One of the best examples can be found with the game’s shadows: the game uses shadow maps and the transition between different quality levels is annoying at close range. The older Company of Heroes titles did this better – even the first game from 2006. The new sequel is more detailed, but with its odd shadows, it looks strangely sterile in comparison. New details in geometry and textures are not as noticeable because they are not shaded properly.

Optimized 60 Hz settings Optimized 120 Hz VRR settings
Image quality Upper limit High
Natural Quality High High
Shadow quality High Medium
WEAVE quality For For
Geometry Quality Upper limit Upper limit
Anti-Aliasing High Low
Scale of Analysis 100% 83% (If needed)

Another indication of a more conservative approach to innovation is the new use of the latest cutting edge technology. The original Company of Heroes was one of the first DX10 games, using the new API to improve shadow and lighting quality while penalizing GPUs when booting at the highest settings. Company of Heroes 2 was infamous in 2013 for its DX11 graphics being just as heavy when maxed out. That kind of graphical innovation is missing in Company of Heroes 3. Although the new game has switched to a new DX12 version of the ‘Essence Engine’, there’s no real indication that the new API is being pushed hard in any obvious way. For example, ray tracing is nowhere to be found, and something like ray-traced shadows would be a computationally cheap and amazing way to solve the visual problems with shadows in this game.

In fact, Company of Heroes 3 is very light on the GPU. Launching the game on my Core i9 12900K system paired with an RTX 4090, the experience maxed out at 200fps at 4K resolution. This is great for those who like high frame rates, but at maximum settings it’s a little disappointing. Unlike its predecessors, there’s nothing new here to push the latest PC hardware, and I think that translates into untapped potential to make the game look better.

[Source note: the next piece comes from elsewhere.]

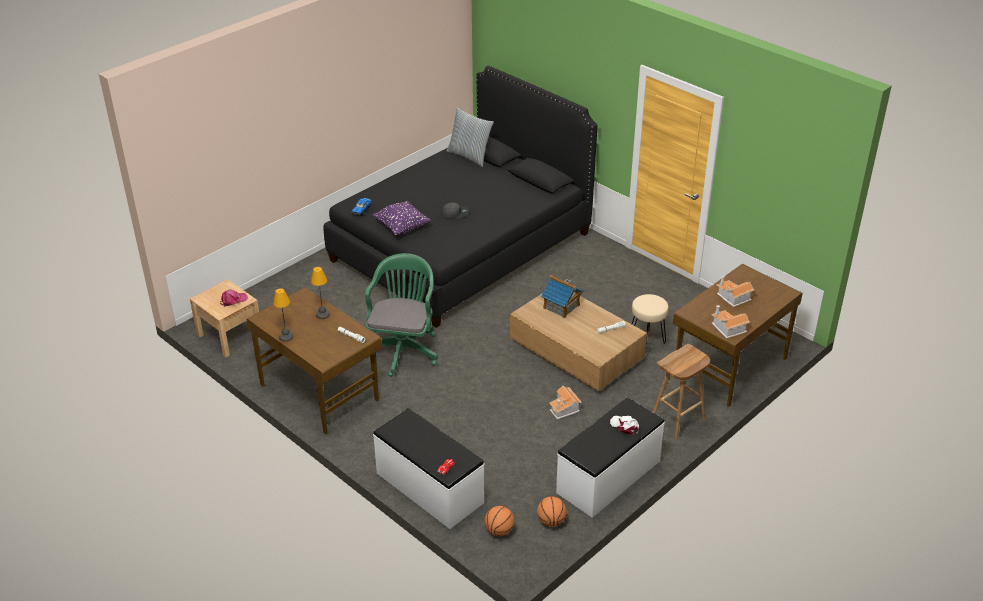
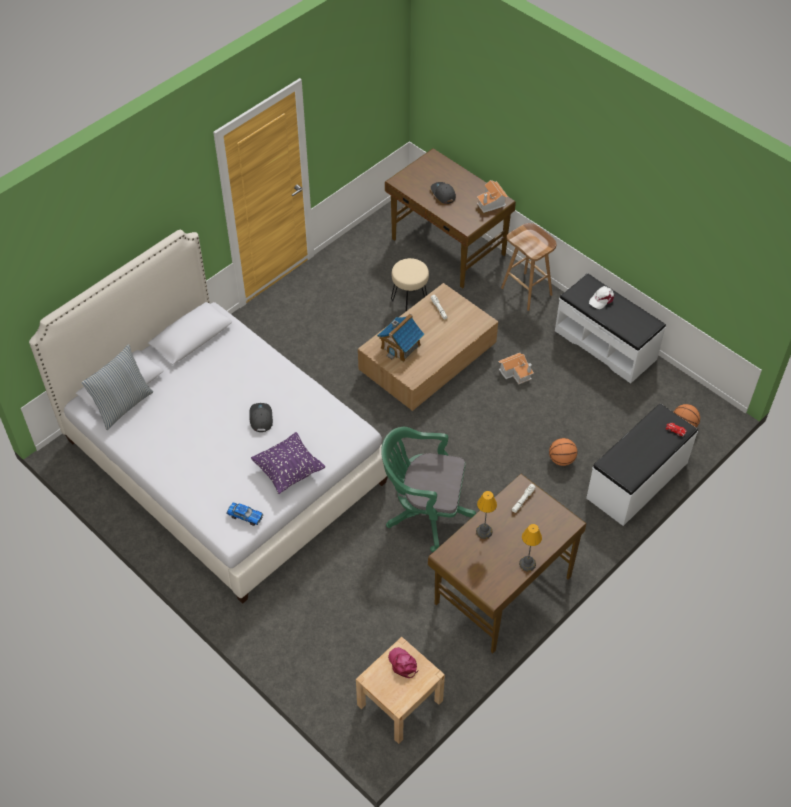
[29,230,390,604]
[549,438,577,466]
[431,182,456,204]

Optimized settings? There’s an argument to be made that you don’t really need them, as the options are mostly focused on graphical effects when the main bottleneck is often on the CPU side. It is easily possible to CPU bind in Company of Heroes 3, even at 4K resolution. When you look at this CPU usage, the game uses multiple cores and threads with all the other AI players, but you can still see that there is a single thread limit on the load. Not really the behavior I like to see in an age where CPUs are getting wider at a faster rate than single thread performance.



Some unit comparisons across all three Company of Heroes titles. The lackluster shadows in the new game detract from the many improvements that have been made across the board.

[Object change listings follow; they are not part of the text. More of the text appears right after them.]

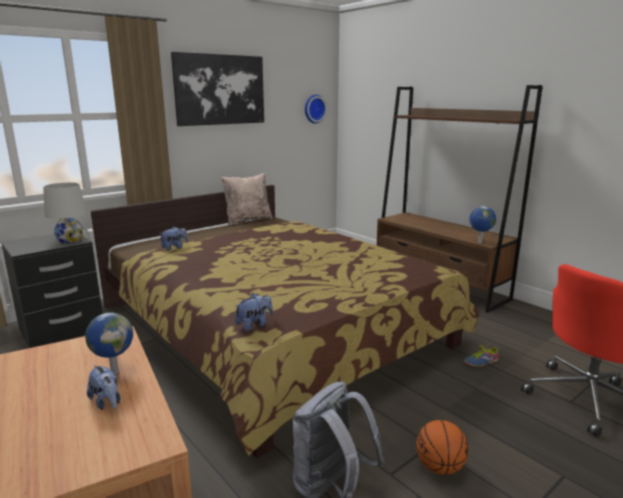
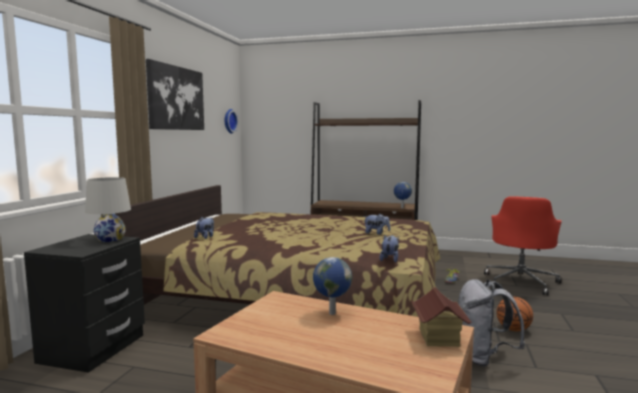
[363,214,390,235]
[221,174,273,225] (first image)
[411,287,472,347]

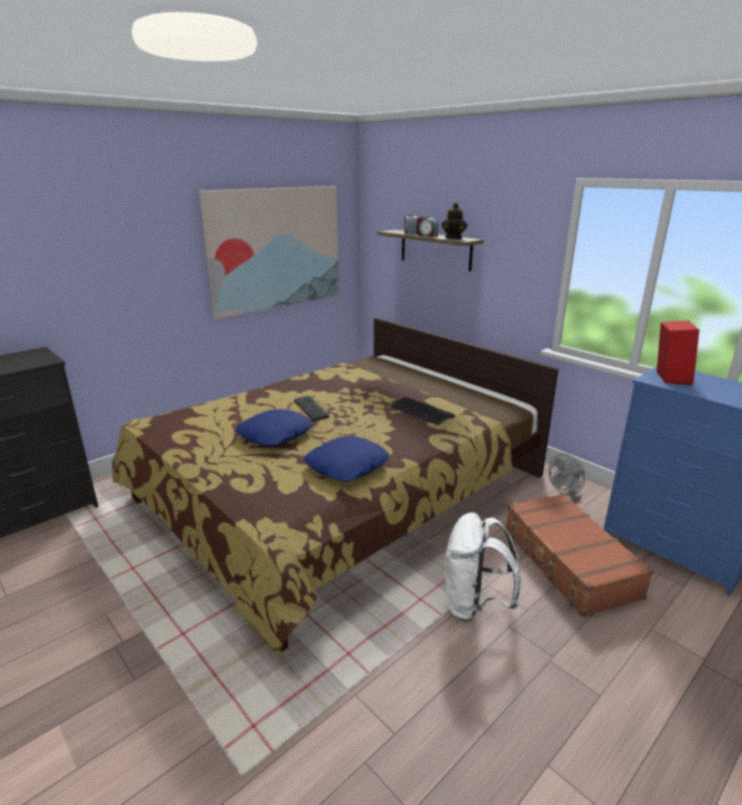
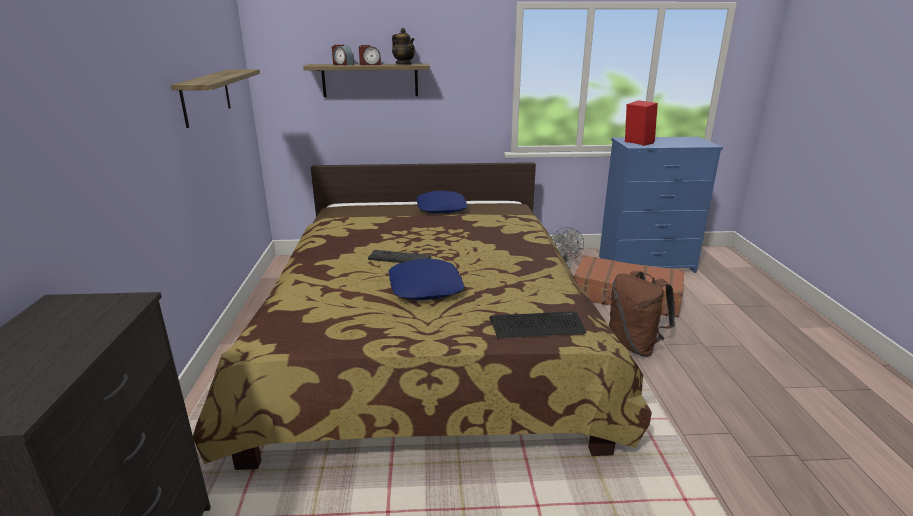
[171,69,260,128]
[417,190,468,214]
[489,311,586,338]
[609,271,675,357]

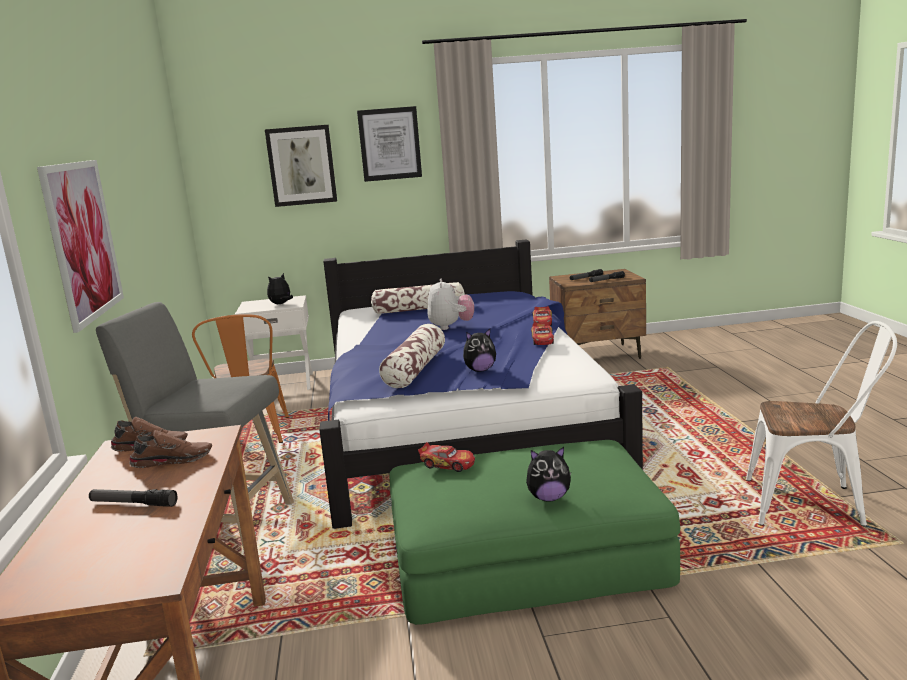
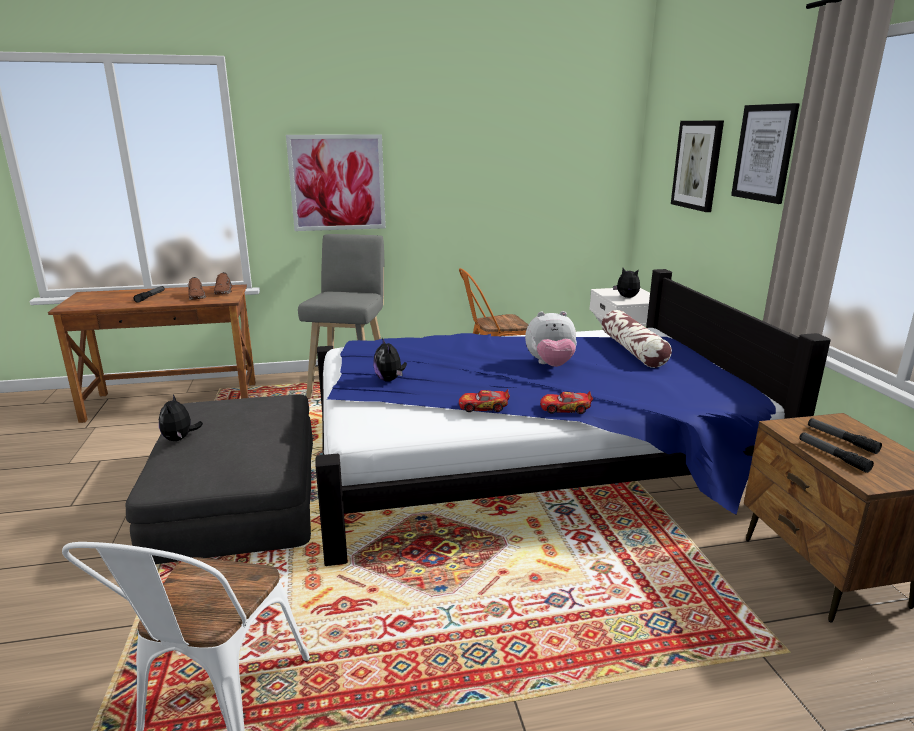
[379,324,445,388] (first image)
[125,394,313,564]
[418,442,475,472] (first image)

Even so, it’s still possible to get high levels of performance from mainstream kit, which is good, otherwise you can aim for high frame rates to get the best out of a high refresh rate display. On this page, you’ll see my recommendations for various frame rate targets, using a mainstream Ryzen 5 3600 paired with an RTX 2060 Super targeting 1440p output. Frame rate not high enough to sit comfortably in the VRR window of a high refresh rate monitor? A quick zoom out helps a lot.

In summary, Company of Heroes 3 is very fun and stylish in many ways, but also “safe” from a technical point of view. It’s also relatively light on the #StutterStruggle shader collection, with minimal issues in the first 30 seconds of the tutorial mission, with the rest of the game playing as smoothly as possible.

The game runs very well even at maximum settings, but there is still a feeling that the developer should have gone further on the GPU side: RT shadows and ambient occlusion would have made a big difference to the presentation. All in all, I wasn’t disappointed with the game – and I’m sure the light GPU requirements will ensure that more players will have a smooth experience – but where previous entries in the series pushed new boundaries within the genre, Company of Heroes 3 does not.